▶ _About this task_: Render the entries from the line with "Lines per view: lens" up to and including the line with "dist [0.095346, 0.000384]" as a two-column CSV with columns instruction and response: one row per entry, holding its text and its answer, each in one quoted field with line breaks turned into spaces. Leave the pictures out.

▶ _Input for this task_:
Start of Block

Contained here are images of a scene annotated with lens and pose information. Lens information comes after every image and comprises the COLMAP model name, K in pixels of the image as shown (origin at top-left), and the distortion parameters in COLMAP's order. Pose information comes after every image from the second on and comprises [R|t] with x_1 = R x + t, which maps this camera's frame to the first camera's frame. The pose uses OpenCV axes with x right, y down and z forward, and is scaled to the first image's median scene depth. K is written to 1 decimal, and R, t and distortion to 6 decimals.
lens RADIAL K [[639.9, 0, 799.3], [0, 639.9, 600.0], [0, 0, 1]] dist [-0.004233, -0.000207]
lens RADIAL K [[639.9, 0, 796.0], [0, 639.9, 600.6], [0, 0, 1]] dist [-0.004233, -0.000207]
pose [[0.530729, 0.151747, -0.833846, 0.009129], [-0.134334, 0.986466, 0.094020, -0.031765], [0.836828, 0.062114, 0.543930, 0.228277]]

End of Block
Start of Block

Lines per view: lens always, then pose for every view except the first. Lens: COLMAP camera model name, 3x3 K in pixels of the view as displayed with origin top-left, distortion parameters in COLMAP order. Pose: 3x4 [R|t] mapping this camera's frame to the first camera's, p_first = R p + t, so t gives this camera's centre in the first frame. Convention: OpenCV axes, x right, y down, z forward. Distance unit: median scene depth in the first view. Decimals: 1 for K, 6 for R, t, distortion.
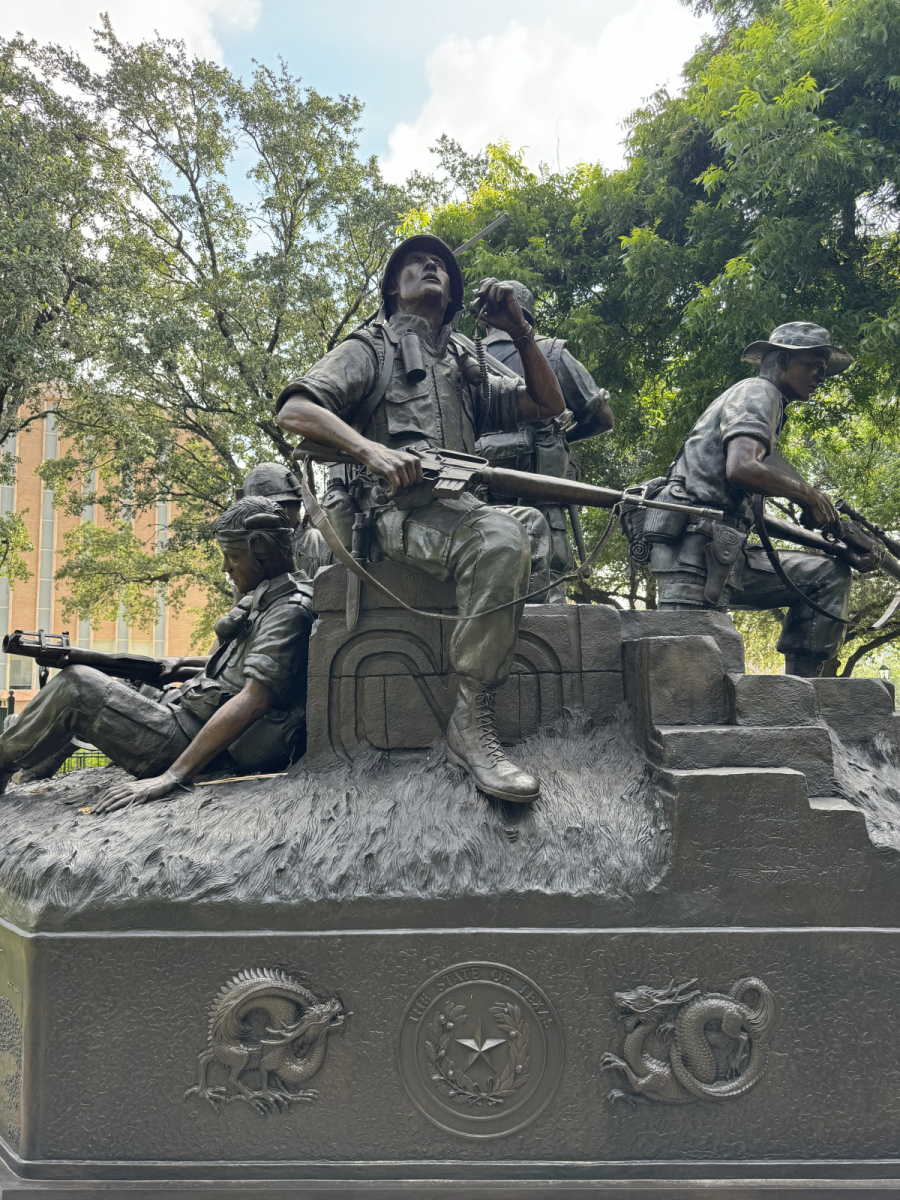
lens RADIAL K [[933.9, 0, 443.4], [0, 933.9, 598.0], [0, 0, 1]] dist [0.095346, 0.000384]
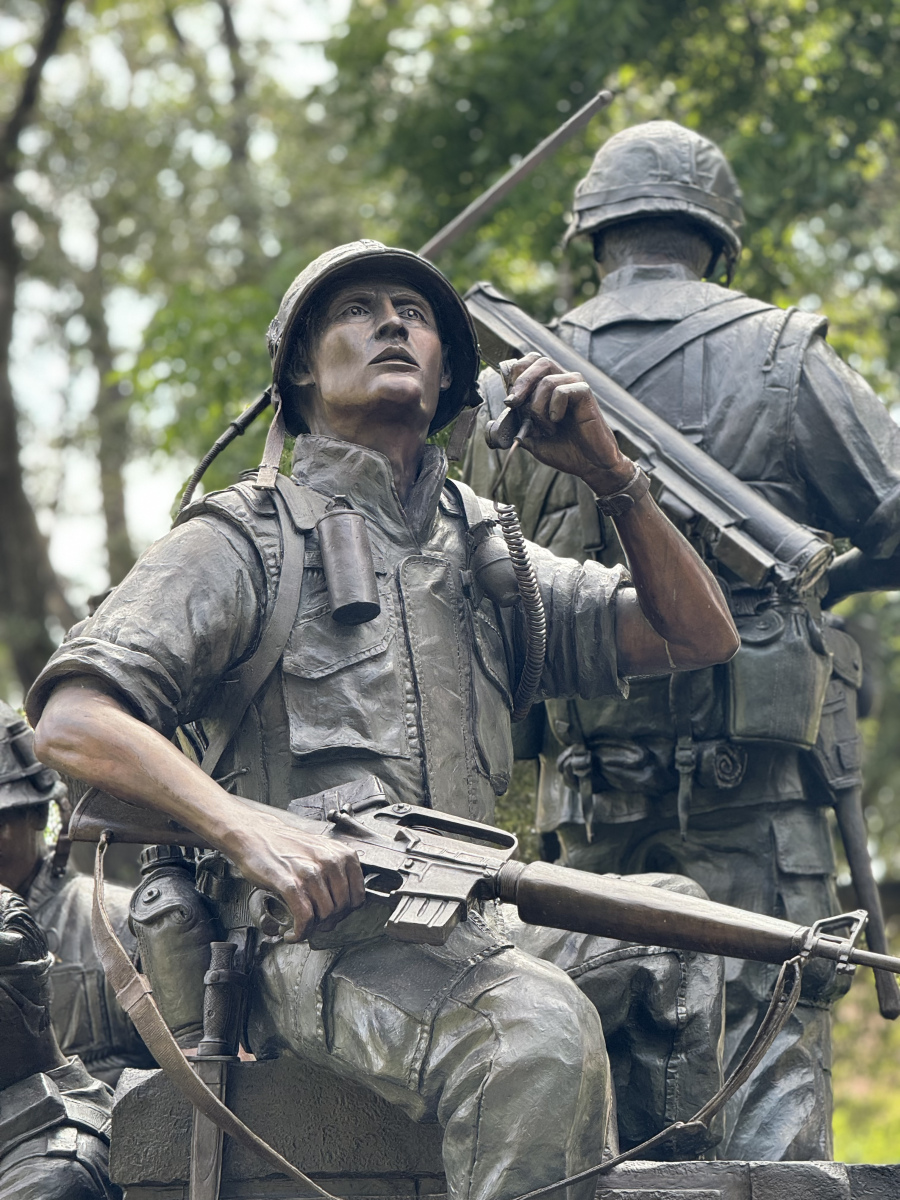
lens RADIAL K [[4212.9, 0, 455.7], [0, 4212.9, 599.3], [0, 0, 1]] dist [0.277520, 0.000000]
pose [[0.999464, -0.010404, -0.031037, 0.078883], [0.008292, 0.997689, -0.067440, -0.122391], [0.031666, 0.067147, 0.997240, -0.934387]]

End of Block

▶ _Response area_:
instruction,response
"Lines per view: lens always, then pose for every view except the first. Lens: COLMAP camera model name, 3x3 K in pixels of the view as displayed with origin top-left, distortion parameters in COLMAP order. Pose: 3x4 [R|t] mapping this camera's frame to the first camera's, p_first = R p + t, so t gives this camera's centre in the first frame. Convention: OpenCV axes, x right, y down, z forward. Distance unit: median scene depth in the first view. Decimals: 1 for K, 6 for R, t, distortion.","lens RADIAL K [[933.9, 0, 443.4], [0, 933.9, 598.0], [0, 0, 1]] dist [0.095346, 0.000384]"